Le changement, que Powell a décrit plus tard comme «significatif», impliquait que si la Fed était susceptible de suspendre bientôt de nouvelles hausses de taux, elle ne les excluait pas.

Powell est resté fidèle à ce message au début de sa conférence de presse, déclarant dans son discours d’ouverture que la banque centrale est « prête à faire plus si une plus grande restriction de la politique monétaire est justifiée ».

Mais au fur et à mesure que la séance de questions-réponses progressait, les commentaires de Powell laissaient entendre plus directement qu’avec des taux d’intérêt désormais supérieurs à 5% et un resserrement du crédit parmi les banques régionales en difficulté susceptibles de refroidir davantage l’économie, la Fed a peut-être finalement atteint un point où elle a fait assez pour faire baisser l’inflation vers son objectif de longue date de 2 %.

« On a le sentiment que nous sommes beaucoup plus proches de la fin que du début », a-t-il déclaré aux journalistes. « Si vous additionnez tous les resserrements qui se produisent via différents canaux, nous avons l’impression que nous nous rapprochons ou peut-être même que nous y sommes. »

Tiffany Wilding, économiste en chef aux États-Unis chez Pimco, a déclaré que suspendre les hausses de taux lors de la prochaine réunion de la Fed en juin serait la bonne décision, étant donné qu’elle craignait qu’un recul du crédit bancaire puisse agir comme un « frein majeur » sur l’économie.

Selon Powell, le dernier rapport de la Fed sur les pratiques de prêt des banques – l’enquête d’opinion des principaux responsables des prêts, qui doit être rendu public lundi – montrera que les banques de taille moyenne resserrent encore les normes de prêt.

« Powell et d’autres ont toujours dit que la politique monétaire est un exercice de gestion des risques, et je pense que ce qui est devenu clair, c’est que les risques de baisse des perspectives ont augmenté, potentiellement considérablement, et compte tenu de cet équilibre changeant des risques, il convient de faire une pause », a déclaré Wilding.

Powell a reconnu qu’à la lumière des tensions bancaires, la Fed n’a pas besoin de relever les taux d’intérêt « aussi haut » qu’elle l’aurait fait dans une situation plus stable.
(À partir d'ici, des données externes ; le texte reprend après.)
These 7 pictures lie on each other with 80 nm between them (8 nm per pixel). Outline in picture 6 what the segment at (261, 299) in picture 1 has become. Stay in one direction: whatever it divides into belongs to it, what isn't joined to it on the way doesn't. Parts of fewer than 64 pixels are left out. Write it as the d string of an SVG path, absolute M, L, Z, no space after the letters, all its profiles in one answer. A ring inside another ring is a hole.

Mais il a précisé que l’ampleur de l’impact était incertaine et compliquait l’évaluation par la banque centrale du moment où le taux directeur a atteint une position dite « suffisamment restrictive » – ​​c’est-à-dire une position dans laquelle la demande est suffisamment amortie pour faire baisser l’inflation à l’objectif.

Zandi de Moody’s Analytics est allé jusqu’à dire que c’était une « erreur » pour la Fed d’avoir relevé ses taux mercredi, citant non seulement le fait que le marché du travail montre des signes clairs d’affaiblissement et que l’inflation ralentit, mais que la banque le stress est « sérieux » et pas encore résolu.

« Le système est encore très fragile et instable, et ils doivent y prêter attention », a-t-il déclaré.

Pour certains économistes, la plus grande erreur de Powell a été d’insinuer trop fortement qu’une pause est imminente, laissant la Fed exposée à devoir brusquement changer de cap si les données économiques suggèrent que le problème d’inflation persiste.

Jonathan Pingle, l’économiste américain en chef d’UBS qui travaillait à la Fed, a averti que les données sur les salaires dans le rapport mensuel sur l’emploi de vendredi seraient probablement solides, tout comme l’inflation sous-jacente mesurée par l’indice des prix à la consommation qui sera publié la semaine prochaine. Celles-ci pourraient créer ce qu’il a appelé un « difficile défi de communication », car la Fed devrait expliquer pourquoi elle « regardait à travers cela ».

Powell « a peut-être voulu augmenter l’optionnalité vers une pause, mais dans la façon dont il a répondu aux questions, il a poussé trop loin », a déclaré Peter Hooper, vice-président de la recherche à la Deutsche Bank, qui a travaillé pour la Fed pendant près de 30 ans. « Je pense qu’il peut regretter [that].”